Hamilton "Ham" Richardson

Sport: Tennis

Induction Year: 1983

University: Tulane

Induction Year: 1983

Nobody will ever know how much Hamilton Farrar Richardson could have accomplished in tennis if he had continued serious competition after he was 25 years old.

By that time, he had won two National Collegiate Athletic Association singles championships and represented the United States on seven Davis Cup teams – including two that won the Cup with victories over Australia.

“A tennis player reaches his prime between 25 and 35 years of age,” Richardson said. “In 1958, when I was 25 and one of the top players in the country, I went into business. Since then, I’ve primarily been a weekend player, although I’ve been able to win some when I had the time to prepare.”
He grew up in Baton Rouge, attending University High, and excelled in basketball and baseball. But from the time his dad introduced him to tennis at the age of 11, he dreamed of playing at Wimbledon.

When Ham Richardson was 15 years old, a doctor told him he would have to stop playing competitive tennis because he was a diabetic. Richardson went to another doctor, who said the same thing. So he sought a third opinion. “When I finally found one who said I wouldn’t have to give it up, my tennis picked up right where it left off,” he recalled.

One year later, although he was 15 pounds underweight because of the diabetes, he reached the national junior finals – the best showing for a Louisiana player in 35 years. The following year, he climaxed a perfect junior campaign by becoming the state’s first national junior champion.

“He’s the best tennis prospect in 25 years,” said Him Bishop, president of the United States Lawn Tennis Association.

By that time, Richardson already was traveling to New Orleans each Saturday to train under Tulane coach Emmett Pare at the New Orleans Lawn Tennis Club. “He was a touch taskmaster who made his students work very hard on the fundamentals,” Ham recalled. “He’d drill, drill, drill until a player was comfortable with a shot.”
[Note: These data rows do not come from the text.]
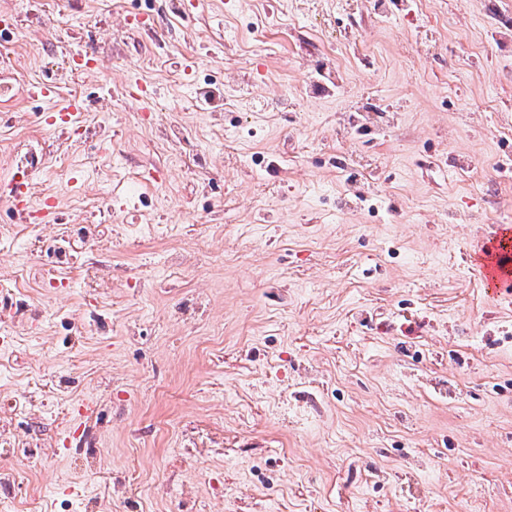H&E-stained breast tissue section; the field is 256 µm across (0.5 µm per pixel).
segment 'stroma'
Listing matches in <instances>:
<instances>
[{
    "instance_id": "1",
    "label": "stroma",
    "mask_w": 512,
    "mask_h": 512,
    "mask_svg": "<svg viewBox=\"0 0 512 512\" xmlns=\"http://www.w3.org/2000/svg\"><path fill=\"white\" fill-rule=\"evenodd\" d=\"M0 503L512 512V0H0ZM58 98V99H59ZM94 167H86L87 157ZM511 239V229L493 228L483 239L486 260L483 263L476 255L470 261L471 268L479 275L483 286L492 282L496 294L509 291L512 287V267L510 246L506 249V241Z\"/></svg>"
}]
</instances>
As a teenager, the 6-foot, 158-pound Richardson won an exhibition match with 1949 Wimbledon champion Ted Schroeder and threw scares into Earl Cochell and Herb Flam. He needed only 36 minutes to win the championship match in the National Interscholastics.

In 1951, Richardson’s childhood dream came true when his mother took Ham to Wimbledon. But special arrangements were necessary because of his diabetes. With Britain still rationing food after World War II, they had to go to the U.S. Embassy for milk. Meat was sent from home. Budge Patty, the defending champion, was Richardson’s doubles partner. They faced one another in the second round of single play. Making small talk during the limousine ride from their hotel to the All-England Club, Patty asked Richardson if he thought there would be any good matches that day.“At least one,” the youngster replied.
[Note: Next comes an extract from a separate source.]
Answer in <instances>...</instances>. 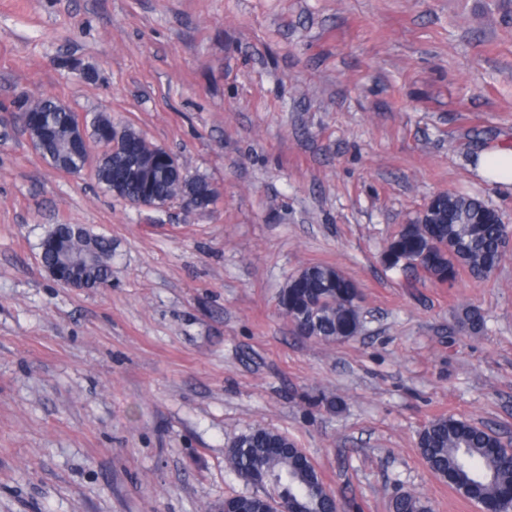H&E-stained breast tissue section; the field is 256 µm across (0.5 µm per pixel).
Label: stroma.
<instances>
[{"label":"stroma","mask_w":512,"mask_h":512,"mask_svg":"<svg viewBox=\"0 0 512 512\" xmlns=\"http://www.w3.org/2000/svg\"><path fill=\"white\" fill-rule=\"evenodd\" d=\"M29 93L134 125L220 198L138 208L0 126V512H218L258 426L361 512H479L417 440L455 415L512 441V249L451 289L383 251L448 190L512 225L479 164L512 145V0H0V113ZM57 224L111 238L109 285L45 273ZM314 263L360 289L349 341L280 310ZM458 323L462 329L479 334L485 329L486 317L479 306L467 305L458 314Z\"/></svg>","instance_id":"stroma-1"}]
</instances>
He was right. Richardson used a brilliant backhand and cool head to eliminate the defending champion 4-6, 6-4, 4-6, 10-8, 6-4.

After the match, he found out about the London press. “The London press was a little crazy those days,” he recalled. “They treated Wimbledon champions like some treat rock stars today.” Modern day stars such as John McEnroe might respond, “The more things change, the more they stay the same.”

When the London reporters learned about his diabetes, they used such melodramatic lines as “Invalid Boy Beats Patty” and “Sick Lad Advances.” Richardson won one more match at Wimbledon that year before bowing to Brazil’s Armando Viera.

There was no doubt that he would attend college at Tulane, the perennial Southeastern Conference champion at that time. “Tulane was just far enough from home that I could get loose, just close enough to get back home,” Richardson said. “Tulane is a fine school, and there was no Emmett Pare anywhere else.”

By the time he enrolled at Tulane, he was the ninth-ranked amateur tennis player in America. He won 58 of 60 singles matches and four Southeastern Conference No. 1 singles titles during his career – a feat that no other SEC player ever matched, before or since. He led the Green Wave to four more SEC team championships.
The only blemishes on his collegiate record in singles play were losses to Tony Trabert of Cincinnati and Sammy Giammalvo of Texas. Trabert was the 1955 Wimbledon champion and two-time U.S. Open champion. “I think I shall retire,” Pare said after Richardson’s last collegiate match.

In the classroom, despite missing many classes because of tennis trips, he had a perfect record except for two Bs – one in French and the other in a physical education first aid course. He became a Rhodes Scholar after completing his undergraduate work in three years.

In 1958, Richardson teamed with Alejandro Olmedo to win the doubles championship in the U.S. Open. Richardson was ranked No. 1 in amateur tennis in both 1956 and 1958. But the U.S. Open didn’t allow professionals to play until 1968, and pro tennis tournaments in the late 1950s weren’t as attractive financially as they are now. It was a game for hustlers making extra money with exhibitions between tournaments. Rather than become a tennis “bum,” Richardson decided to get on with the rest of his life.

In recent years, he has been a New York-based oil investor and weekend tennis player. In 1983, he was the first tennis player to be inducted into the Louisiana Sports Hall of Fame.